The ECFR is sensitive to that argument of double standards, so it renames it “Whataboutism” and pretends to answer:
Defenders of Israel’s settlement enterprise regularly criticise the EU, and international law advocates more broadly, of a disproportionate focus on the Israeli occupation, to the detriment of other conflict areas. These ‘pro-settlement’ talking points are a mixture of spin and disinformation, ignoring important factual and legal differences.
Nevertheless, it is true that the importance of third state responsibilities, and business and human rights practices, in situations of occupation and annexation remains under-developed. It is also true that what limited implementation there has been tends to be uneven. For example, the EU has been much more diligent in enforcing its non-recognition of Russia’s annexation of Crimea than it has been towards Morocco’s annexation of Western Sahara.
But instead of deconstructing international law to make internationally unlawful actions permissible – as supporters of the settler movement seem to advocate – a more correct approach would surely be to improve implementation and respect across the board. In other words, third states should be doing more, not less, to meet their international law-based duties in all situations of annexation and occupation.
In short – yeah, we do have double standards, and we should do more on other conflicts, but you gottta start somewhere.
The only problem with that logic is that international law is determined by actual state practice as much as it is based on written law. As Eugene Kontorovich remarked about this site, “The ‘rule’ they claim to apply is not written down anywhere. They deduce it from other rules. But int’l law is made by state practice when treaties silent. A rule that applies basically never is not a rule of in’tl law. “
The very fact that the EU created this elaborate site only for Israel while all but ignoring all other similar situations proves that these rules are applied only to Israel, which means they aren’t rules at all.
The site has a FAQ that shows that the entire purpose of the site is to stop putting Europe on the defensive for these very reasons:
The EU must do more to counter Israeli efforts to build up a substantive case with which to put Europeans on the defensive, make EU consensus more difficult to attain, and block stronger EU action on settlements.
But later in the FAQ, when dealing with the differences between the territories and Western Sahara, it says:
There exist a number of significant differences between Western Sahara and the Palestinian territories. For one, there is a lack of consensus in Europe on whether the territory of Western Sahara is indeed “occupied” by Morocco or whether, as non-sovereign administrator of the non-self-governing territory, it is otherwise obligated to protect the people’s right to self-determination.
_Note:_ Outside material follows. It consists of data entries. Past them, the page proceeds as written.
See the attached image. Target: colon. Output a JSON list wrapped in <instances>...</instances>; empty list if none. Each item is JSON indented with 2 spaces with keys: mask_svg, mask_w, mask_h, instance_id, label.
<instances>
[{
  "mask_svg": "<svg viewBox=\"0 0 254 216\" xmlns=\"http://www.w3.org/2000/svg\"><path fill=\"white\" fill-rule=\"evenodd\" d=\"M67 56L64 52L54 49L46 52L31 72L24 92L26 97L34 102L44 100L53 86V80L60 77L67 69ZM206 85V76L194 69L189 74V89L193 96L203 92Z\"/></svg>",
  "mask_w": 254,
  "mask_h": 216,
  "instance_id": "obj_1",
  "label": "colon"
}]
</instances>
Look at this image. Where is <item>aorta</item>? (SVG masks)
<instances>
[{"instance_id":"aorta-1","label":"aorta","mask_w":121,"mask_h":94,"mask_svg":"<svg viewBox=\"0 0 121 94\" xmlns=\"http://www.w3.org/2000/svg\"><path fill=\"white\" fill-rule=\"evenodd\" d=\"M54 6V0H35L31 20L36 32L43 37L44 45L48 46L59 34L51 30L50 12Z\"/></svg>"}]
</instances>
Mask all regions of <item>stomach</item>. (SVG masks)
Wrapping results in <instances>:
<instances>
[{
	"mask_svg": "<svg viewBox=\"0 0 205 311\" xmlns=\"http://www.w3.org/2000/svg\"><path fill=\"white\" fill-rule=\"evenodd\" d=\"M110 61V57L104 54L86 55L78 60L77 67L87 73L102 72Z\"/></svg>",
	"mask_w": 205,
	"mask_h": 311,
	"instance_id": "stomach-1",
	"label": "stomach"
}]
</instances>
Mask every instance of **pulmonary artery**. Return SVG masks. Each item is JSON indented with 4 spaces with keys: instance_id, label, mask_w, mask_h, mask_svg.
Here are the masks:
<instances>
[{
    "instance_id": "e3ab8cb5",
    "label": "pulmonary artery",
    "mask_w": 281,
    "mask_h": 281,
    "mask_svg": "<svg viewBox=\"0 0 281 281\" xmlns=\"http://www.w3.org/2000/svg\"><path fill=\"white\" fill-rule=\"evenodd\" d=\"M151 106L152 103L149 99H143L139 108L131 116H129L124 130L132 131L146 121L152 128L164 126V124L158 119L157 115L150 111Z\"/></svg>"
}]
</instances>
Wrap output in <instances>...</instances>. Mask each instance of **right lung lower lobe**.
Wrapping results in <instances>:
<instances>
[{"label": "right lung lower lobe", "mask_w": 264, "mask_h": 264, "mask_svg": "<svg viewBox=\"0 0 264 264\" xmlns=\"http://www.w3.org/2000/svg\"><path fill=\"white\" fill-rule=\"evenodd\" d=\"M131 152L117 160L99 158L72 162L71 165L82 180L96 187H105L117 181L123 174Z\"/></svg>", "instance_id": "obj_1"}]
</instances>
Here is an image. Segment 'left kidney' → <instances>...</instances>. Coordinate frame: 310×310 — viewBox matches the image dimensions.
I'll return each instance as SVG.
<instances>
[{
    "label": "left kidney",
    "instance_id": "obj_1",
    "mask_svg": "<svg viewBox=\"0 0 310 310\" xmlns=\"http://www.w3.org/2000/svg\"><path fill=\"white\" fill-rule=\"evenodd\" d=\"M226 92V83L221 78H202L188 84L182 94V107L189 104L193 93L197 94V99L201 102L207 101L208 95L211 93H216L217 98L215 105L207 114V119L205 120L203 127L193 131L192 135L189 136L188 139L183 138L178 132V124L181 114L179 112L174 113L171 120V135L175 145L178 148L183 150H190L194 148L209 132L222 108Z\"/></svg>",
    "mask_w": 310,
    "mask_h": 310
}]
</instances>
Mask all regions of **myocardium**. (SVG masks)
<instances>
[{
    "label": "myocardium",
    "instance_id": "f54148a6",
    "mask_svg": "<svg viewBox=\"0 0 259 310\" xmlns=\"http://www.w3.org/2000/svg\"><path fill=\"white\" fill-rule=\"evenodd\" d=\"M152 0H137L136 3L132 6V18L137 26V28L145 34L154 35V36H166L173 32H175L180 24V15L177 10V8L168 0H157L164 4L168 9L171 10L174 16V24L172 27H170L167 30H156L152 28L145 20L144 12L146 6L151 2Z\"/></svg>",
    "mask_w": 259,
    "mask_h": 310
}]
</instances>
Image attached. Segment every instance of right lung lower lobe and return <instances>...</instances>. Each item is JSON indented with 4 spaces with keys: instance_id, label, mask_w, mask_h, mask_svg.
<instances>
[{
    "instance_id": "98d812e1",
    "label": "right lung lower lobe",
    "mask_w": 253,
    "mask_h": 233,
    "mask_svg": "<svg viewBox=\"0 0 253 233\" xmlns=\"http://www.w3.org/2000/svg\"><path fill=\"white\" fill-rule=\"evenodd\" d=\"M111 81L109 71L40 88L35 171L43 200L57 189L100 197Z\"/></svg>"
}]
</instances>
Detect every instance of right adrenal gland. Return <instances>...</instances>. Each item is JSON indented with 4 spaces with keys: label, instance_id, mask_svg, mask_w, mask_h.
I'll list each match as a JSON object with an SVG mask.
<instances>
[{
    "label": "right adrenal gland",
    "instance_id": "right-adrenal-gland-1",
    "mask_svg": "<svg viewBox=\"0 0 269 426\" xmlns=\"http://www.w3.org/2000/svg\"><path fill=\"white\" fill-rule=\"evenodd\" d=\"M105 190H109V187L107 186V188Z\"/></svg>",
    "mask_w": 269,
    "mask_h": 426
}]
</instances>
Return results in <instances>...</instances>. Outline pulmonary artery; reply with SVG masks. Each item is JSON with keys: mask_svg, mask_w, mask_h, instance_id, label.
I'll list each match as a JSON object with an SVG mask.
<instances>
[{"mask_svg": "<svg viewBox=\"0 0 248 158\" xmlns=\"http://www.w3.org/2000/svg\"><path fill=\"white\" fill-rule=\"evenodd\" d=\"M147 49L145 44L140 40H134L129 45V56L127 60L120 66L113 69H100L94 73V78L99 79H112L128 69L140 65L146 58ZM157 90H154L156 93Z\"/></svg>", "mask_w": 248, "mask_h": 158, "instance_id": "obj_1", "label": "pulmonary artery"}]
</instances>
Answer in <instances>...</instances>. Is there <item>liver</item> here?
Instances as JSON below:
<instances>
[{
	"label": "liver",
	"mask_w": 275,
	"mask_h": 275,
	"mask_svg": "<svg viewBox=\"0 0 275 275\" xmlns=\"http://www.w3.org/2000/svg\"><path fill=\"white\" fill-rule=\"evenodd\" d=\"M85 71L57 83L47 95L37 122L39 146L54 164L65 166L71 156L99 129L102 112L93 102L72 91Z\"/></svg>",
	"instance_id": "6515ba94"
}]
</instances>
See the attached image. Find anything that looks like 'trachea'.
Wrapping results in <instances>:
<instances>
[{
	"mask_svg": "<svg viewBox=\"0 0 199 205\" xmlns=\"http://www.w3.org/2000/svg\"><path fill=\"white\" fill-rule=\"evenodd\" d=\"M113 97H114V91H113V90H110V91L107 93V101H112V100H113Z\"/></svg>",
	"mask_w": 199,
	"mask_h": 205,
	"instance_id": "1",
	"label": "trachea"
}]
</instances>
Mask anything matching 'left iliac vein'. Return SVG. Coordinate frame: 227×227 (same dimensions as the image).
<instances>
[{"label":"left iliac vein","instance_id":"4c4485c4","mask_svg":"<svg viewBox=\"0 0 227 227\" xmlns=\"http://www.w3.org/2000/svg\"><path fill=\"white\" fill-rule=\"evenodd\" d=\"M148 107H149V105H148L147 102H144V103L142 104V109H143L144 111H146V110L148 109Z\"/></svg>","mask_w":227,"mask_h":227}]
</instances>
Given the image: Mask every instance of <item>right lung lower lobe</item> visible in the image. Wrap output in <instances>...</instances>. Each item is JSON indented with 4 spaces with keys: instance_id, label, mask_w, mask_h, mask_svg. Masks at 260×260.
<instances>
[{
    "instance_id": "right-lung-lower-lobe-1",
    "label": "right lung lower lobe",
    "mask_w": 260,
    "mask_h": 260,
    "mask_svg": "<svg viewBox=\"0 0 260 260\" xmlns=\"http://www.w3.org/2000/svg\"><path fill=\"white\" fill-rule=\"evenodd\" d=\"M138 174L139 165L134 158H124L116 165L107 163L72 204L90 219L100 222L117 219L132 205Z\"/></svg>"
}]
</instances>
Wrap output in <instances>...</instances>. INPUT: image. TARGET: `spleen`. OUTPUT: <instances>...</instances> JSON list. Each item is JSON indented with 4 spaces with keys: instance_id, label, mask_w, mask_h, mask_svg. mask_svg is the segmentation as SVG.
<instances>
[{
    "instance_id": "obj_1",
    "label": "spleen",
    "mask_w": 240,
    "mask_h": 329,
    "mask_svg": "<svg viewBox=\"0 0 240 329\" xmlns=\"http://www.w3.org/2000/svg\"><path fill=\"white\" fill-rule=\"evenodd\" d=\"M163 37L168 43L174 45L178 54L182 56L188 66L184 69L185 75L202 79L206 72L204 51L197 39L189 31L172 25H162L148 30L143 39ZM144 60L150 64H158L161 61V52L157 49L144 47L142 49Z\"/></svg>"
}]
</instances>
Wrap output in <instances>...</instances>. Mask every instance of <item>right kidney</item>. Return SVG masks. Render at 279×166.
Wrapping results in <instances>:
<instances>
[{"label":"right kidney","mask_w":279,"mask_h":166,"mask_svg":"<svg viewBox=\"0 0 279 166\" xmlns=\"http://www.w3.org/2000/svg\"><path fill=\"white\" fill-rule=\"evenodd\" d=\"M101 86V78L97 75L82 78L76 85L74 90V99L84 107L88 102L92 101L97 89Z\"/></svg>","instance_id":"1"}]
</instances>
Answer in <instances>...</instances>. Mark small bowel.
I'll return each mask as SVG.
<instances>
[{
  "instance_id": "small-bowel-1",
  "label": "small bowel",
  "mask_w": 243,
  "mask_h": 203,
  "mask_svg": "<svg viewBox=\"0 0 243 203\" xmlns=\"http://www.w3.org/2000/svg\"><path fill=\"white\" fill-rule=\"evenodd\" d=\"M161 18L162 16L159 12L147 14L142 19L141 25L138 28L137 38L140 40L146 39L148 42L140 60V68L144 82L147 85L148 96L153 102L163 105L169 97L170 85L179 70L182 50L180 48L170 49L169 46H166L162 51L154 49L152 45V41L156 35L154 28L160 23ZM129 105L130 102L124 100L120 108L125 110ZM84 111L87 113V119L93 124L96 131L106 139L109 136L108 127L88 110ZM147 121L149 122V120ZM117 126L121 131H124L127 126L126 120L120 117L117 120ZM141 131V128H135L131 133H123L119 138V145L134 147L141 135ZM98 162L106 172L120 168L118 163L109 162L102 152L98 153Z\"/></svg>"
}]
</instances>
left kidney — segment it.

In other words, Morocco has already managed to destroy EU consensus on Western Sahara – mostly because greedy European countries want to make agreements to grab natural resources from the territory – so because of European greed, there is no consensus. But there is no EU interest in the resource-weak West Bank so there is more of a “consensus” – and that is the reason the two situations are different.
That has nothing to do with international law. It means that if Israel convinces an EU member country to follow the lead of the US on the legality of the “occupation” then the EU should drop the entire thing. (Like that will happen!)
The double standards is obvious, and the ECFR knows it quite well.